European Union governments are looking to ready a package that will scrap national banking secrecy laws, and are called to overcome holdout opposition from Austria after Luxembourg said it would loosen its policies at a May 22 summit of leaders on the issue.

The drive to uncover revenues stashed away in offshore accounts is backed by other non-EU governments in the Group of 20 major international economies.

On Friday at G7 talks in England, ministers including US Treasury Secretary Jacob Lew firmed up their commitment to combatting tax evasion, which is illegal, and tax avoidance, which occurs when individuals and companies take advantage of legal loopholes.

Britain has made the issue a priority of its presidencies of the G7 and G8, and Britain's Chancellor of the Exchequer George Osborne said: "It is vital that both developed and developing countries collect the tax that is due to them."

The ministers are meeting on Tuesday following talks among the 17 eurozone states on Monday evening taking stock of progress on bailouts for Cyprus and Greece.

Austria is seeking a compromise that would preserve banking secrecy for its nationals but open accounts held by foreigners to scrutiny.

Chancellor Werner Faymann and domestic rivals have said three conditions must be met however, including respecting Austria's bilateral tax agreements with Switzerland and Liechtenstein, and a requirement that authorities identify the financial owners of shell corporations and trusts.

A statement from Vienna also reiterated that "Austrian banking secrecy for resident taxpayers must not be affected."

The Alpine republic, especially its vocal Finance Minister Maria Fekter, has repeatedly called for closer investigations of "the real tax havens", citing British-dependent territories such as the Channel Islands, Gibraltar and the Cayman Islands.

She has previously also warned that the clampdown on money-laundering risks freeing governments to "snoop" into bank accounts.

EU Tax Commissioner Algirdas Semeta has said he expected a breakthrough on the automatic sharing of customer bank data.

Agreement is expected on a legal update covering savings taxation that has been stalled since 2008, plus a mandate to negotiate with Switzerland and other third parties on the exchange of bank account information.

European Commission chief Jose Manuel Barroso wrote to EU heads last week to say that the principle of cross-border sharing of information should be applied to all types of state revenues.

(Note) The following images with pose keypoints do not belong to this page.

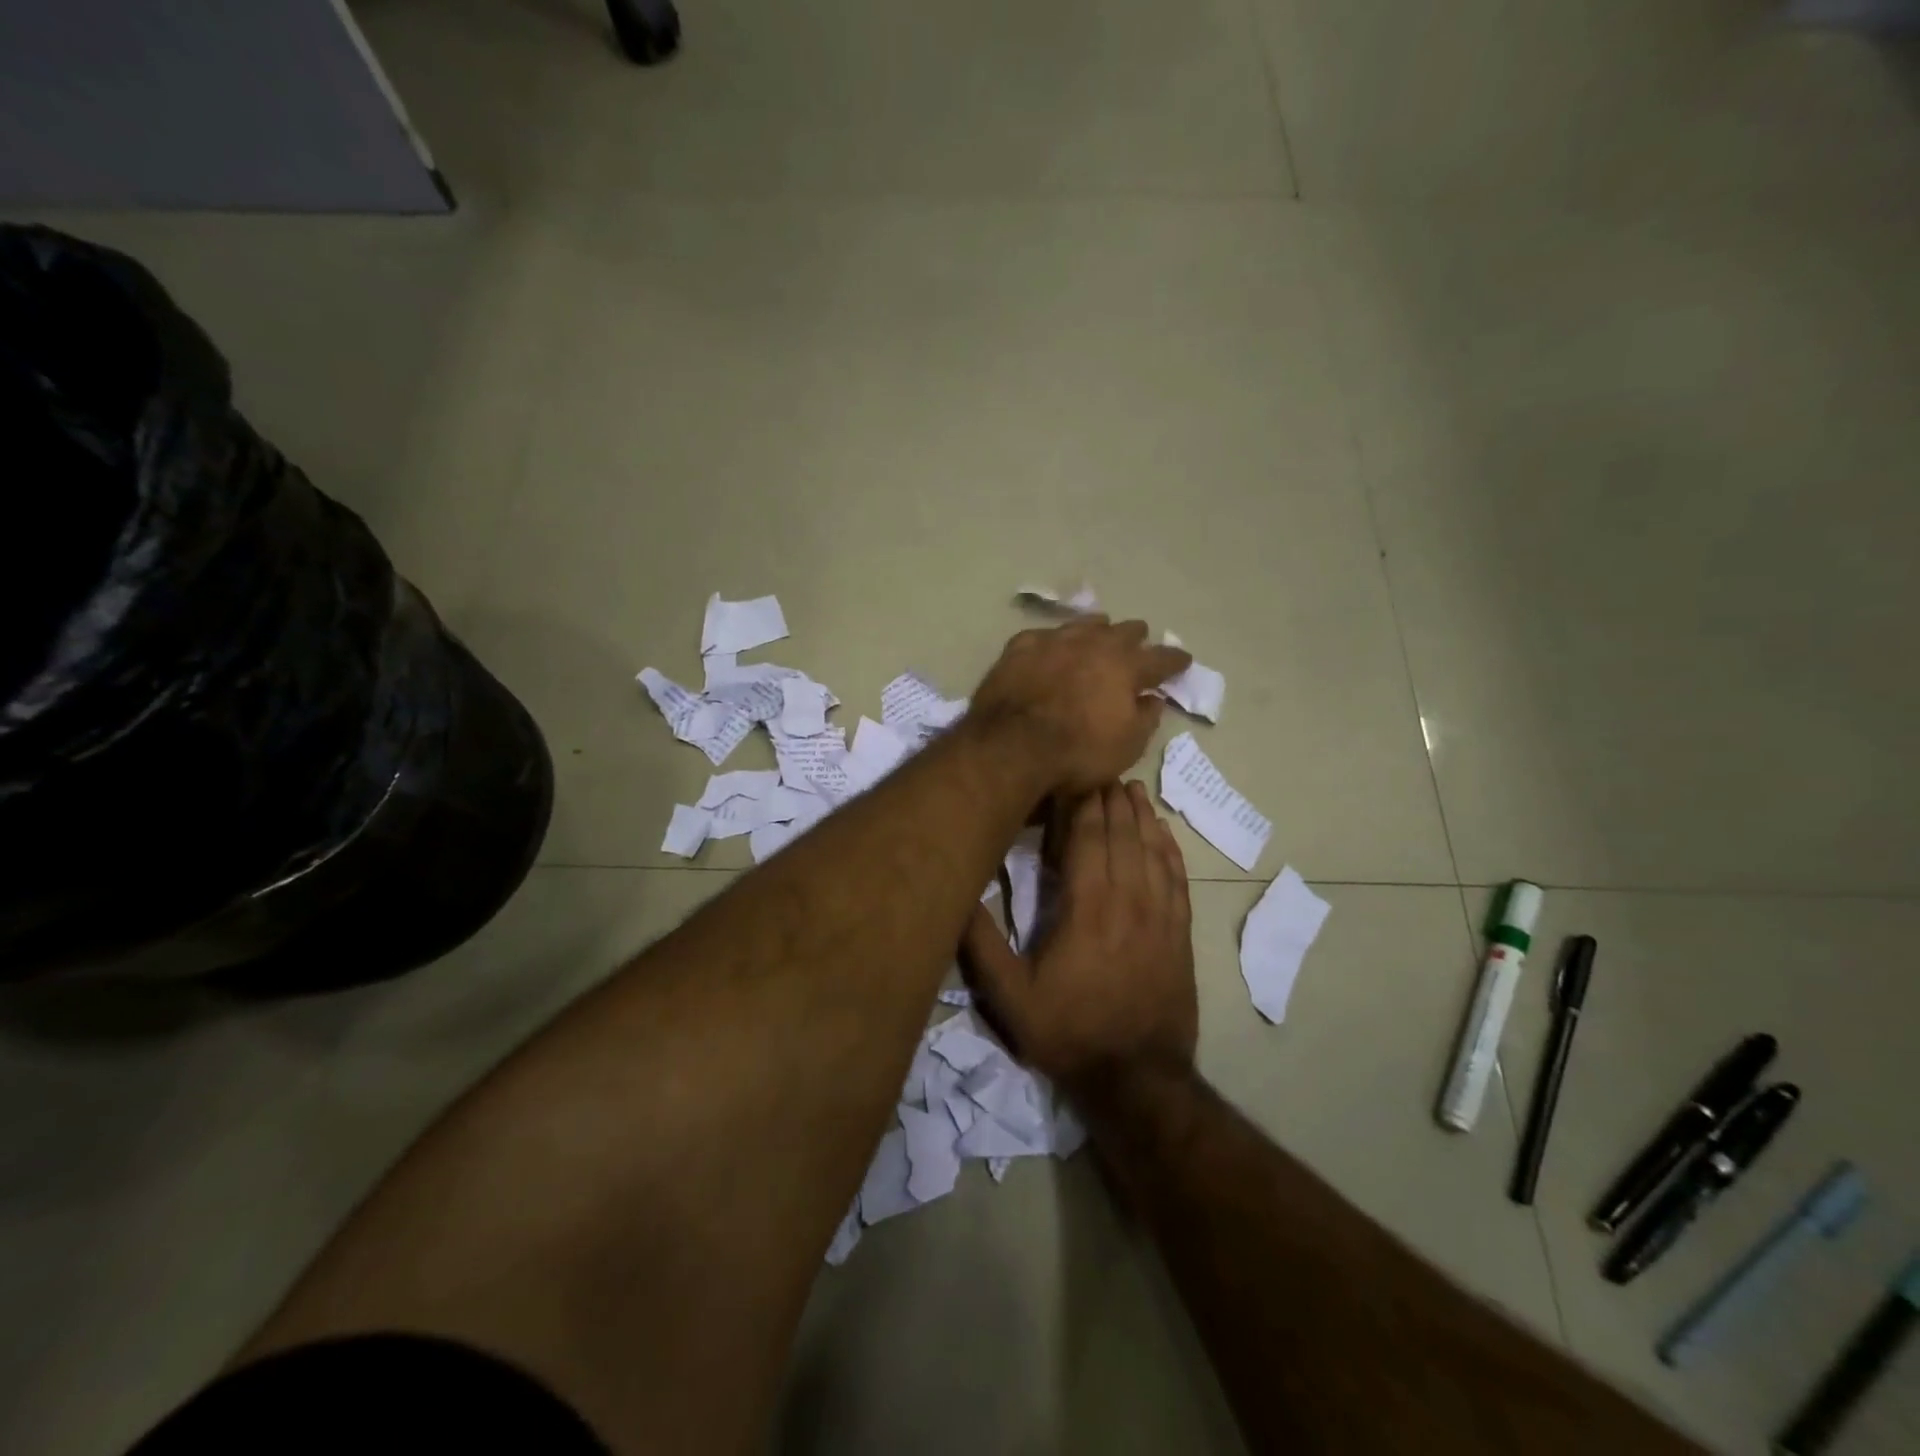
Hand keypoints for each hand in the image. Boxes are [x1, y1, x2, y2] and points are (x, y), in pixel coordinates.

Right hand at [962, 781, 1196, 1094]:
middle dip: (1111, 800)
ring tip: (1132, 789)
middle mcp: (1128, 899)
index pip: (1088, 837)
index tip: (1075, 776)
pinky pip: (1178, 877)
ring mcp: (1161, 915)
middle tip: (1102, 772)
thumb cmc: (1068, 1032)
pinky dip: (1170, 848)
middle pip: (1122, 834)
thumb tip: (957, 892)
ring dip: (1141, 816)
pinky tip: (1164, 833)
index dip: (1084, 803)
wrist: (1137, 1079)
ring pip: (1152, 849)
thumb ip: (981, 942)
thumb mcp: (1009, 996)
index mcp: (1087, 906)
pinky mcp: (1180, 933)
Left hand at [969, 618, 1190, 794]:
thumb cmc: (1077, 752)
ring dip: (1097, 629)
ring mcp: (1054, 641)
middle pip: (1123, 632)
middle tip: (1140, 638)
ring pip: (1084, 625)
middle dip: (1136, 636)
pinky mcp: (1020, 648)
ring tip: (1101, 629)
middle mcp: (1094, 644)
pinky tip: (1051, 644)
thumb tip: (1153, 700)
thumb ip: (1145, 719)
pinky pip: (1044, 636)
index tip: (1183, 660)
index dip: (1175, 660)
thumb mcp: (1126, 746)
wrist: (1012, 746)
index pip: (1160, 659)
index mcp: (1126, 667)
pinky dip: (1054, 640)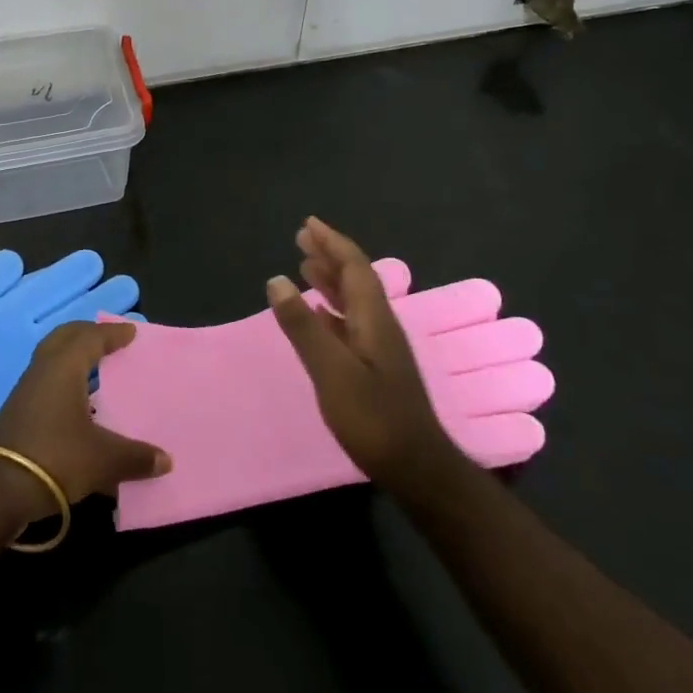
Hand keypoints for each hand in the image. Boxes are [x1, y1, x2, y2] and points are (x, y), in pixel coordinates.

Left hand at [0, 320, 171, 526]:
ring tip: (96, 369)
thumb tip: (166, 461)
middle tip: (109, 340)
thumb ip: (136, 457)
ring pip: (51, 360)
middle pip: (64, 338)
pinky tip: (78, 406)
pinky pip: (46, 383)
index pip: (91, 338)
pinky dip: (64, 382)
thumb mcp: (103, 460)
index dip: (112, 334)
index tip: (131, 332)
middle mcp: (42, 371)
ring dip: (73, 359)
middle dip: (87, 335)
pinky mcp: (17, 414)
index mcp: (64, 367)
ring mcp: (25, 392)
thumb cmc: (54, 458)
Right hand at [267, 217, 463, 492]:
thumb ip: (303, 326)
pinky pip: (351, 322)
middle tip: (302, 237)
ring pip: (354, 300)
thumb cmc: (373, 419)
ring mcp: (380, 347)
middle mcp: (380, 325)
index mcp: (374, 319)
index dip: (332, 243)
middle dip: (330, 254)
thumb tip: (276, 279)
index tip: (309, 224)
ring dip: (331, 278)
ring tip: (306, 265)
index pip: (354, 267)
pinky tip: (320, 313)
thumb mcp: (331, 371)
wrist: (416, 468)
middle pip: (356, 278)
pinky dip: (331, 308)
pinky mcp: (376, 367)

The EU has been tightening up on tax evasion and money laundering since the 2008 global financial crisis highlighted the problem alongside the reckless speculative fever that sparked banking and economic crises.

On normally dominant eurozone issues, the talks are expected to see go-aheads for the disbursement of three billion euros ($3.9 billion) in loans to Cyprus via a rescue fund set up in the wake of the Greek financial collapse.

The ministers are also expected to give the green light to another 7.5 billion euros of the agreed Greek package between May and June, following checks on conditions imposed in negotiations with the IMF.

No final decision is expected, however, on easing Portugal's long-term repayment terms on its bailout after a deal was struck on Ireland.

New Italian Finance Minister Fabrizio Saccomanni is expected to reassure his colleagues that Rome is fully focused on taming the country's high debt levels.